We go walkabout, from city centre to pub to concert to museum, as he chats merrily about wars, football, architecture, food, popular music (yup, the Beatles), Marx and Engels (“Eleanor [Marx] was married to Karl of course, who by contrast was a bit of a lardarse with rubbish hair who nicked all Freidrich’s ideas”), George Orwell, industrial decline, renaissance, Transcendental Meditation (“as it’s a trademark, TM™”), biting insults peppering even-handed overview. The cultural differences between North and South and the even lesser known (to the outsider) rifts within the north itself are fascinating. The rivalries of the natives—Lancashire and Yorkshire, Liverpool and Manchester—were ancient history, or jovial football rivalries to me, not simmering pressure cookers that explode every now and then even today. But no, it’s no sociological treatise, and it’s not a tourists’-eye view of the sights. This is from the inside, living, breathing, reminiscing with a chuckle or a sigh.
He’s a witty man, is Stuart Maconie.
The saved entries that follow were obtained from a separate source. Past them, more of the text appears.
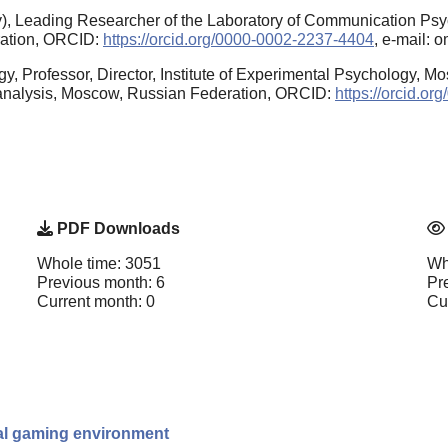
), Leading Researcher of the Laboratory of Communication Psy
ration, ORCID:
https://orcid.org/0000-0002-2237-4404
, e-mail: 
y, Professor, Director, Institute of Experimental Psychology, M
oanalysis, Moscow, Russian Federation, ORCID:
https://orcid.o
PDF Downloads
Whole time: 3051
Wh
Previous month: 6
Pr
Current month: 0
Cu
ital gaming environment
And he’s made a pretty good career out of it; the author note says he’s “known to millions,” with a reputation both in broadcast media and in print. And that’s one of the problems I have with the book. Not the fame; the wit. I will choose a funny read over high lit any day, but he never stops. Reminds me of some chaps I know, always the wise guy. It gets tiring, difficult to take in a book-length dose. I’d have enjoyed it more as, say, a weekly half-hour radio programme. More seriously, it’s a book that gives one the feeling that while it’s written from the inside, it’s also written for the insider. So many in-jokes, obscure references, untranslated argot that I kept flipping to the back, vainly looking for a glossary.
In this age of search engines and short attention spans, perhaps those quibbles are irrelevant. So read it in short spells, stay online while you read, and it’s worth your time.

Published in Outlook Traveller, August 2007.